**About this exercise**: Go through the records and give each one again exactly, omitting the images.

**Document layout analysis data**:
-=-=-=-=-

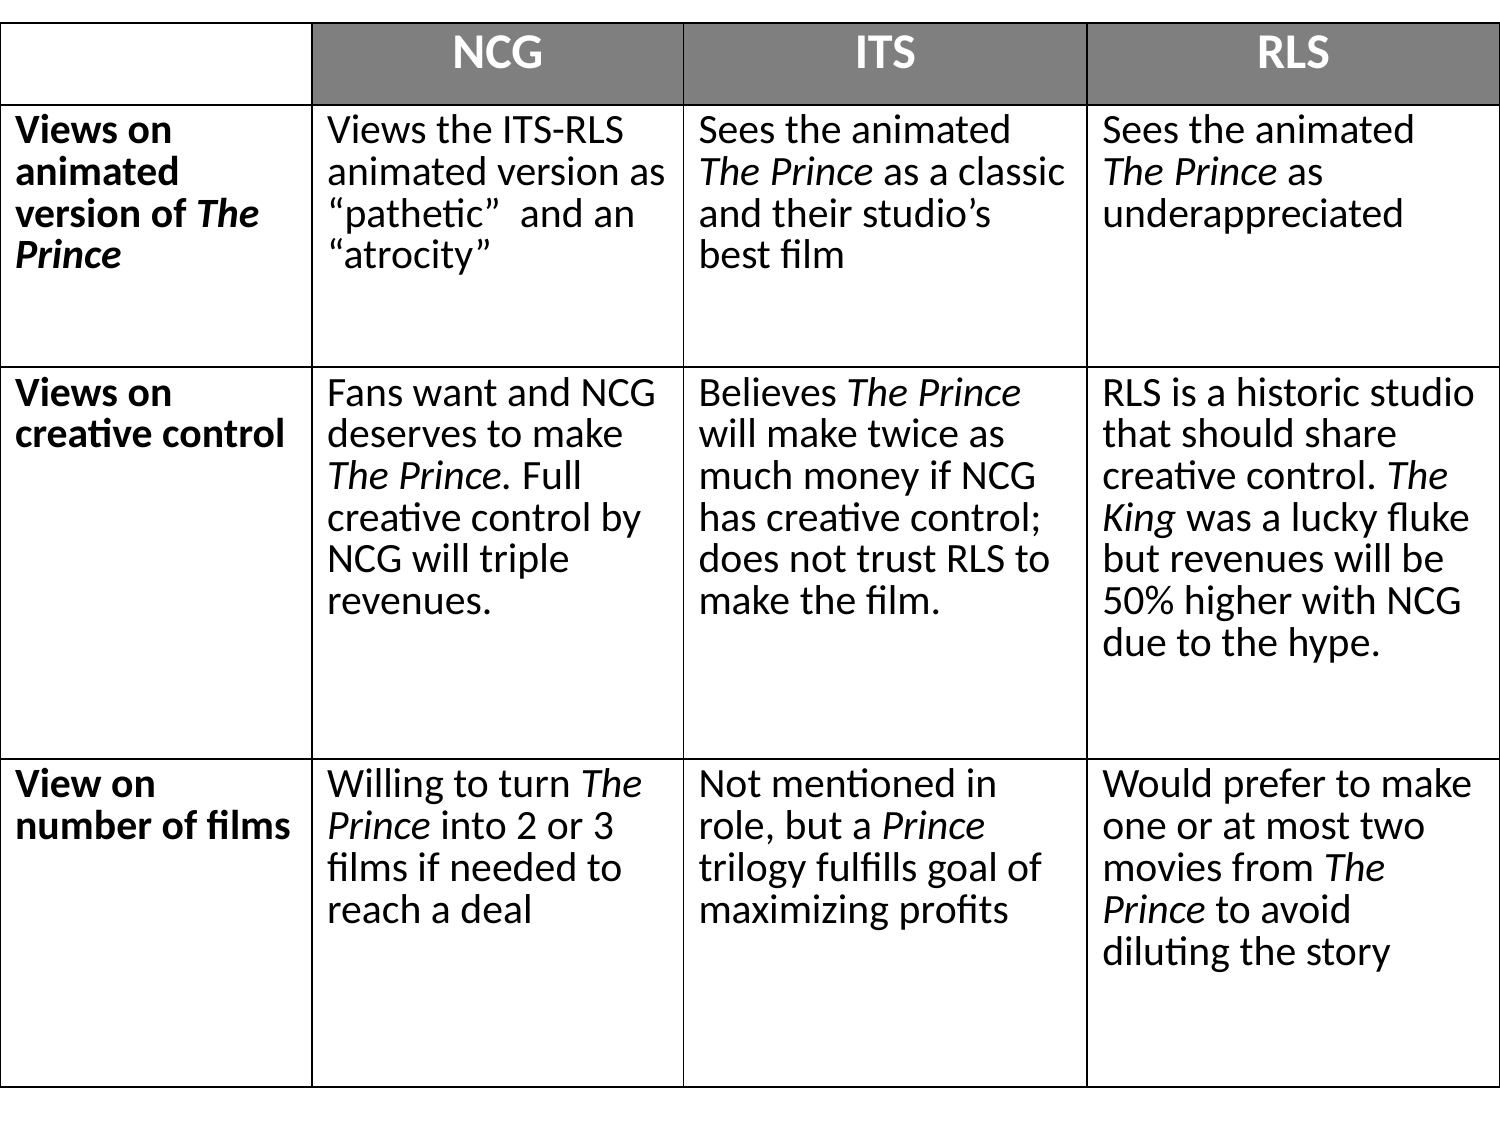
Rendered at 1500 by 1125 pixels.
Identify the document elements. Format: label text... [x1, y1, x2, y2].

table_header NCG [313, 24, 683, 104]
table_cell Views on animated version of The Prince [1, 106, 311, 366]
table_cell RLS is a historic studio that should share creative control. The King was a lucky fluke but revenues will be 50% higher with NCG due to the hype. [1088, 368, 1499, 758]
table_cell Sees the animated The Prince as a classic and their studio’s best film [684, 106, 1086, 366]
table_cell Sees the animated The Prince as underappreciated [1088, 106, 1499, 366]
table_header [1, 24, 311, 104]
table_cell Believes The Prince will make twice as much money if NCG has creative control; does not trust RLS to make the film. [684, 368, 1086, 758]
table_header RLS [1088, 24, 1499, 104]
table_cell Fans want and NCG deserves to make The Prince. Full creative control by NCG will triple revenues. [313, 368, 683, 758]
table_cell Views on creative control [1, 368, 311, 758]
table_cell Would prefer to make one or at most two movies from The Prince to avoid diluting the story [1088, 760, 1499, 1086]
table_header ITS [684, 24, 1086, 104]
table_cell View on number of films [1, 760, 311, 1086]
table_cell Views the ITS-RLS animated version as “pathetic” and an “atrocity” [313, 106, 683, 366]
table_cell Willing to turn The Prince into 2 or 3 films if needed to reach a deal [313, 760, 683, 1086]
table_cell Not mentioned in role, but a Prince trilogy fulfills goal of maximizing profits [684, 760, 1086, 1086]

-=-=-=-=-

**Answer box**:
Rendered at 1500 by 1125 pixels.
Identify the document elements. Format: label text... [x1, y1, x2, y2].

table_header NCG [313, 24, 683, 104]
table_cell Views on animated version of The Prince [1, 106, 311, 366]
table_cell RLS is a historic studio that should share creative control. The King was a lucky fluke but revenues will be 50% higher with NCG due to the hype. [1088, 368, 1499, 758]
table_cell Sees the animated The Prince as a classic and their studio’s best film [684, 106, 1086, 366]
table_cell Sees the animated The Prince as underappreciated [1088, 106, 1499, 366]
table_header [1, 24, 311, 104]
table_cell Believes The Prince will make twice as much money if NCG has creative control; does not trust RLS to make the film. [684, 368, 1086, 758]
table_header RLS [1088, 24, 1499, 104]
table_cell Fans want and NCG deserves to make The Prince. Full creative control by NCG will triple revenues. [313, 368, 683, 758]
table_cell Views on creative control [1, 368, 311, 758]
table_cell Would prefer to make one or at most two movies from The Prince to avoid diluting the story [1088, 760, 1499, 1086]
table_header ITS [684, 24, 1086, 104]
table_cell View on number of films [1, 760, 311, 1086]
table_cell Views the ITS-RLS animated version as “pathetic” and an “atrocity” [313, 106, 683, 366]
table_cell Willing to turn The Prince into 2 or 3 films if needed to reach a deal [313, 760, 683, 1086]
table_cell Not mentioned in role, but a Prince trilogy fulfills goal of maximizing profits [684, 760, 1086, 1086]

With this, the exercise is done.